More than 20 years ago, Bob Hartzell, who grew up in a family manufacturing business, received the cash "offer I couldn't refuse" for the division of the former Hartzell Corp. that he came to own through his late father.
Chuck & Don's owners selling company to employees
More than 20 years ago, Bob Hartzell, who grew up in a family manufacturing business, received the cash "offer I couldn't refuse" for the division of the former Hartzell Corp. that he came to own through his late father.
"I cashed out," recalled Hartzell, 64. "I was only in my 40s."
Hartzell subsequently invested in 1996 in Chuck & Don's pet supplies and eventually became the CEO and majority owner.
Several years ago, a big competitor came courting.
But he and co-owner Chuck Anderson were enjoying a fast-growing, profitable company that today employs 400 and operates 40 stores in Minnesota and Colorado. They also wanted a potentially better future for employees.
And Hartzell wasn't fond of the abrupt end of his career with his former company.
Hartzell became a student, with several other small-business owners he knew, of employee-stock ownership plans (ESOPs).
"I figured the employees would be the ideal buyer," Hartzell said. "As I got familiar with ESOPs, it sounded like a great opportunity to help employees get control of the company and build a wealth-building retirement vehicle, if we continued to do as well.
"And ownership is a great motivator."
Hartzell and Anderson, 76, are in the fourth year of selling their stock to an ESOP that is funded out of employee portion of pretax profits.
It's a conservative plan, designed by Minneapolis-based Chartwell Financial, which specializes in ESOPs, that is not expected to require any debt until employees cross the 50 percent-ownership threshold, probably in 2020.
Meanwhile, the value of the firm, as measured annually by an independent party, has increased from more than $10 million to approaching $20 million.
"We're doing this in a constructive, conservative fashion," Hartzell said. "I didn't want to go to a highly leveraged situation.

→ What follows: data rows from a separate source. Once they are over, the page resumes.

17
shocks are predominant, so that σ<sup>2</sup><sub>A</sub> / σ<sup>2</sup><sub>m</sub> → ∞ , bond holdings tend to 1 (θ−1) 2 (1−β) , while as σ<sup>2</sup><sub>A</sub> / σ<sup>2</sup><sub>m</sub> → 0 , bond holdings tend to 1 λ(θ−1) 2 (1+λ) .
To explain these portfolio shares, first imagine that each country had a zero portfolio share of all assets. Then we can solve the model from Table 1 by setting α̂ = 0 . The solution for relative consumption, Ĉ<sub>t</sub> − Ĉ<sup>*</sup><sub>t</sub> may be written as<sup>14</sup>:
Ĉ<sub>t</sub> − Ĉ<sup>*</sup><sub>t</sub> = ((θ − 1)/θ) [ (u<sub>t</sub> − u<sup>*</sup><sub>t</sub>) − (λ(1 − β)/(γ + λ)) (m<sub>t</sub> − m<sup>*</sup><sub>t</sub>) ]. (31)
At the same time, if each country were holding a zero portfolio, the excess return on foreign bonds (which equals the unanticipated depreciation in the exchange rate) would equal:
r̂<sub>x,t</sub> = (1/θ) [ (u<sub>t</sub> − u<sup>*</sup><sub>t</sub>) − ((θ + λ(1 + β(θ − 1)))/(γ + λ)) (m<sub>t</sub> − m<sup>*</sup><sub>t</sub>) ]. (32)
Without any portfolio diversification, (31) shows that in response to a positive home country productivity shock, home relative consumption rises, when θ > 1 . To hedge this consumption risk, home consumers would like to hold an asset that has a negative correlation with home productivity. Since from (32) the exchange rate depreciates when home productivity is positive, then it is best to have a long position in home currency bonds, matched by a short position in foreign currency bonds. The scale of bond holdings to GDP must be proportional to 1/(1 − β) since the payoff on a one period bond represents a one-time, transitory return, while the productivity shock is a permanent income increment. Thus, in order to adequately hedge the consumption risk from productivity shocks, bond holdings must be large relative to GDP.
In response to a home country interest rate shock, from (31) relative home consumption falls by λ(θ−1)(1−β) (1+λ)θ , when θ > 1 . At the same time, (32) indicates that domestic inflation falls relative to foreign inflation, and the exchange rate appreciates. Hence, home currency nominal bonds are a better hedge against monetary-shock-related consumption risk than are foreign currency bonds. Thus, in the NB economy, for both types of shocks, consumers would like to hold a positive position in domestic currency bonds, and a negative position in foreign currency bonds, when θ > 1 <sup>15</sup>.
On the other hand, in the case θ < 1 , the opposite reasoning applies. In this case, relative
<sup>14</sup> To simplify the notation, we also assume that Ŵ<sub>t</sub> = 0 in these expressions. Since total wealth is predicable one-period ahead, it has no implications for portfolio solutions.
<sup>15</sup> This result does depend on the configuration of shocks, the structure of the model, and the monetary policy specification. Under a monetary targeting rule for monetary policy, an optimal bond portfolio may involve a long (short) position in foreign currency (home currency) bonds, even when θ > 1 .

I want the company to be sustainable [for the employee-owners].
"We feel this is working. At the end of this year, the employees will be 60 percent owners of their [individual] stock holdings. There's a five-year vesting period. Our employees who have been with this … get a contribution of stock and their stock from previous years also has grown [in value]."

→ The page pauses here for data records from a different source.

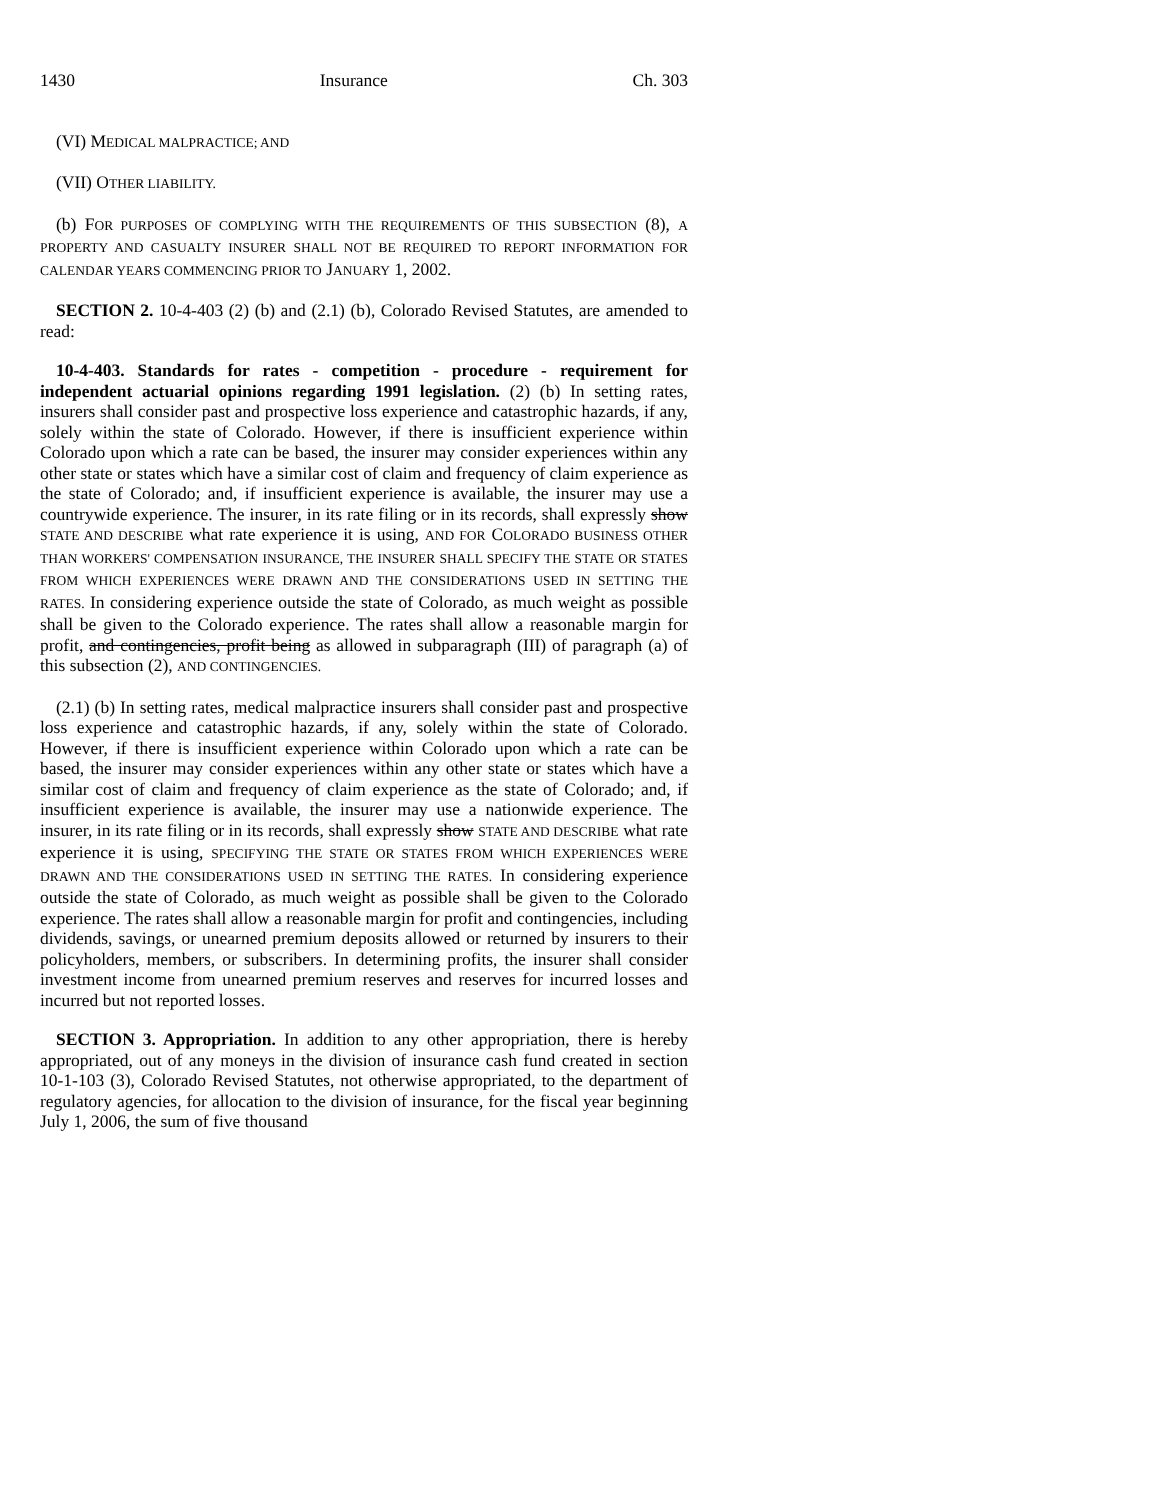1430 Insurance Ch. 303
(VI) MEDICAL MALPRACTICE; AND
(VII) OTHER LIABILITY.
(b) FOR PURPOSES OF COMPLYING WITH THE REQUIREMENTS OF THIS SUBSECTION (8), A PROPERTY AND CASUALTY INSURER SHALL NOT BE REQUIRED TO REPORT INFORMATION FOR CALENDAR YEARS COMMENCING PRIOR TO JANUARY 1, 2002.
SECTION 2. 10-4-403 (2) (b) and (2.1) (b), Colorado Revised Statutes, are amended to read:
10-4-403. Standards for rates - competition - procedure - requirement for independent actuarial opinions regarding 1991 legislation. (2) (b) In setting rates, insurers shall consider past and prospective loss experience and catastrophic hazards, if any, solely within the state of Colorado. However, if there is insufficient experience within Colorado upon which a rate can be based, the insurer may consider experiences within any other state or states which have a similar cost of claim and frequency of claim experience as the state of Colorado; and, if insufficient experience is available, the insurer may use a countrywide experience. The insurer, in its rate filing or in its records, shall expressly show STATE AND DESCRIBE what rate experience it is using, AND FOR COLORADO BUSINESS OTHER THAN WORKERS' COMPENSATION INSURANCE, THE INSURER SHALL SPECIFY THE STATE OR STATES FROM WHICH EXPERIENCES WERE DRAWN AND THE CONSIDERATIONS USED IN SETTING THE RATES. In considering experience outside the state of Colorado, as much weight as possible shall be given to the Colorado experience. The rates shall allow a reasonable margin for profit, and contingencies, profit being as allowed in subparagraph (III) of paragraph (a) of this subsection (2), AND CONTINGENCIES.
(2.1) (b) In setting rates, medical malpractice insurers shall consider past and prospective loss experience and catastrophic hazards, if any, solely within the state of Colorado. However, if there is insufficient experience within Colorado upon which a rate can be based, the insurer may consider experiences within any other state or states which have a similar cost of claim and frequency of claim experience as the state of Colorado; and, if insufficient experience is available, the insurer may use a nationwide experience. The insurer, in its rate filing or in its records, shall expressly show STATE AND DESCRIBE what rate experience it is using, SPECIFYING THE STATE OR STATES FROM WHICH EXPERIENCES WERE DRAWN AND THE CONSIDERATIONS USED IN SETTING THE RATES. In considering experience outside the state of Colorado, as much weight as possible shall be given to the Colorado experience. The rates shall allow a reasonable margin for profit and contingencies, including dividends, savings, or unearned premium deposits allowed or returned by insurers to their policyholders, members, or subscribers. In determining profits, the insurer shall consider investment income from unearned premium reserves and reserves for incurred losses and incurred but not reported losses.
SECTION 3. Appropriation. In addition to any other appropriation, there is hereby appropriated, out of any moneys in the division of insurance cash fund created in section 10-1-103 (3), Colorado Revised Statutes, not otherwise appropriated, to the department of regulatory agencies, for allocation to the division of insurance, for the fiscal year beginning July 1, 2006, the sum of five thousand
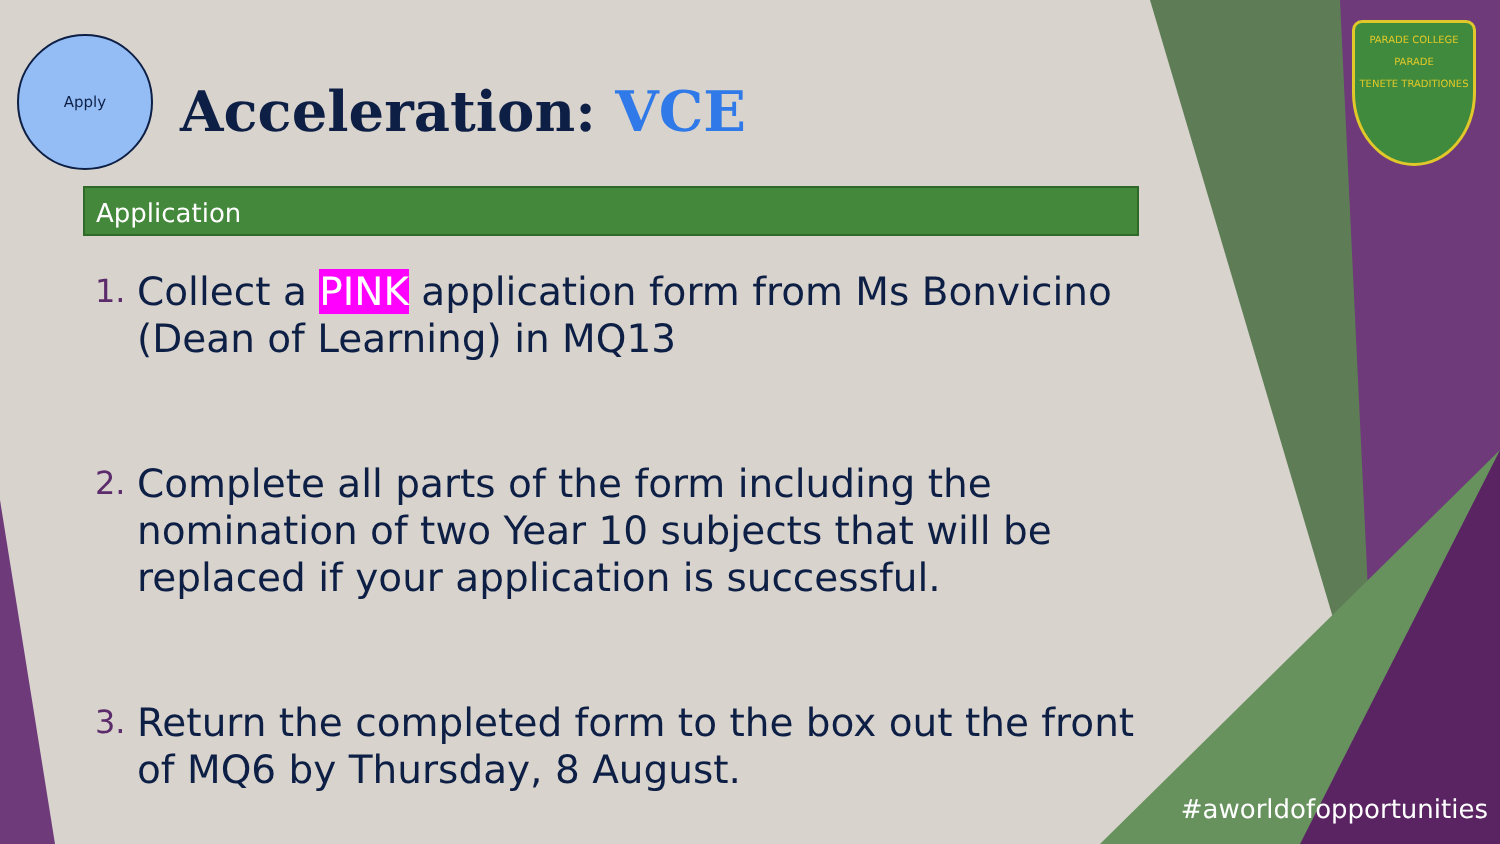Apply
Acceleration: VCE
PARADE COLLEGE
PARADE
TENETE TRADITIONES
Application
1.
Collect a PINK application form from Ms Bonvicino (Dean of Learning) in MQ13
2.
Complete all parts of the form including the nomination of two Year 10 subjects that will be replaced if your application is successful.
3.
Return the completed form to the box out the front of MQ6 by Thursday, 8 August.
#aworldofopportunities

Once the employees control more than 50 percent of the total stock, an independent ESOP trustee determines the composition of the board.

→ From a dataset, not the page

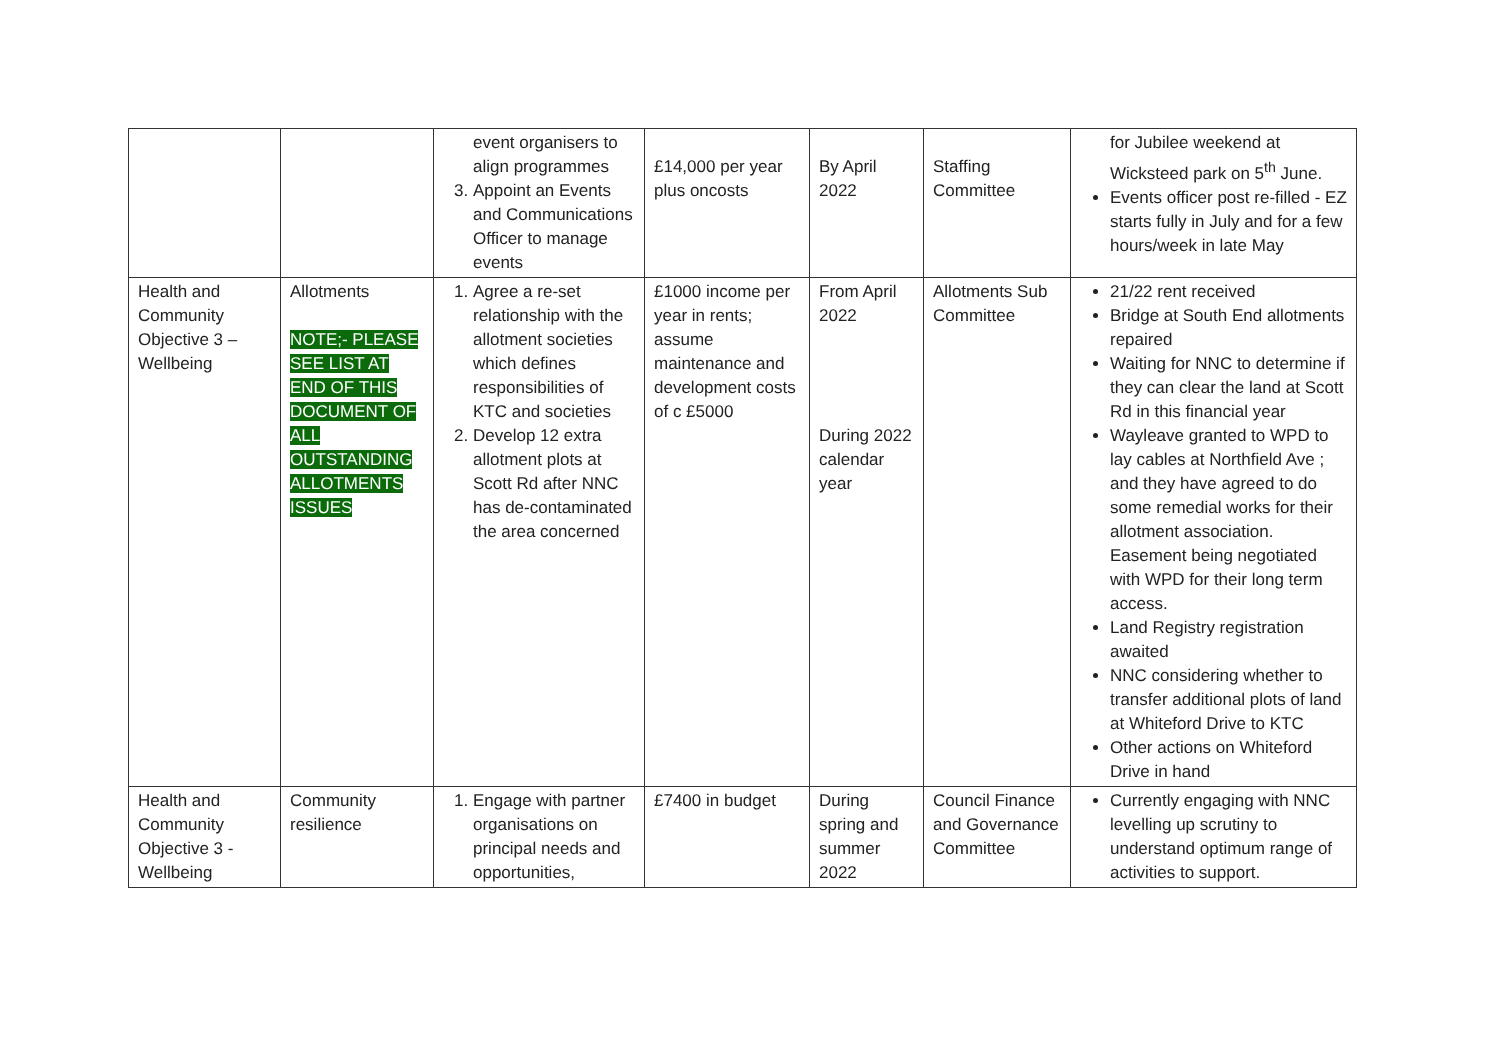| | | event organisers to align programmes 3. Appoint an Events and Communications Officer to manage events | £14,000 per year plus oncosts | By April 2022 | Staffing Committee | for Jubilee weekend at Wicksteed park on 5<sup>th</sup> June. Events officer post re-filled - EZ starts fully in July and for a few hours/week in late May |
| Health and Community Objective 3 – Wellbeing | Allotments NOTE;- PLEASE SEE LIST AT END OF THIS DOCUMENT OF ALL OUTSTANDING ALLOTMENTS ISSUES | 1. Agree a re-set relationship with the allotment societies which defines responsibilities of KTC and societies 2. Develop 12 extra allotment plots at Scott Rd after NNC has de-contaminated the area concerned | £1000 income per year in rents; assume maintenance and development costs of c £5000 | From April 2022 During 2022 calendar year | Allotments Sub Committee | 21/22 rent received Bridge at South End allotments repaired Waiting for NNC to determine if they can clear the land at Scott Rd in this financial year Wayleave granted to WPD to lay cables at Northfield Ave ; and they have agreed to do some remedial works for their allotment association. Easement being negotiated with WPD for their long term access. Land Registry registration awaited NNC considering whether to transfer additional plots of land at Whiteford Drive to KTC Other actions on Whiteford Drive in hand |
| Health and Community Objective 3 - Wellbeing | Community resilience | 1. Engage with partner organisations on principal needs and opportunities, | £7400 in budget | During spring and summer 2022 | Council Finance and Governance Committee | Currently engaging with NNC levelling up scrutiny to understand optimum range of activities to support. |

Chief Financial Officer Tom Murphy said employees who work at least 1,000 hours a year, or about half-time, get an annual ESOP allotment proportionate to their wages. No taxes — it's a retirement plan.
The owners likely will get paid 20 percent or so less over time for their stock than they would if they sold to a big pet industry consolidator or private equity outfit, particularly at the record high valuations being paid in today's hot M&A market. However, Hartzell said he and Anderson are getting tremendous satisfaction over the gradual transfer of ownership to employees as well as a good price.
The company's sales are growing at a 15 percent-plus pace and it's generating healthy annual increases in positive cash flow, Murphy said.
Chuck & Don's employees also are part of a movement of 15 million-plus employees at more than 9,600 U.S. companies that are at least partly owned by their workers, according to the National Center for Employee Ownership (NCEO).
Advocates said this is one of the only ways, on top of retirement plans such as 401(k)s, in which workers can build long-term wealth by being stockholders. Vested employees typically sell their shares back to the ESOP trust when they depart or retire.
And ESOP companies tend to outperform their peer groups.
The Chuck & Don's ESOP is being funded by profit-sharing that used to go to employees in the form of matching 401(k) contributions. However, many employees didn't take advantage of that optional retirement plan and didn't get the benefit.
The secret sauce for successful ESOPs is owners willing to take the get-rich-slower method, the acquisition plan must be conservative and not involve too much debt, and the company must be growing and sufficiently profitable.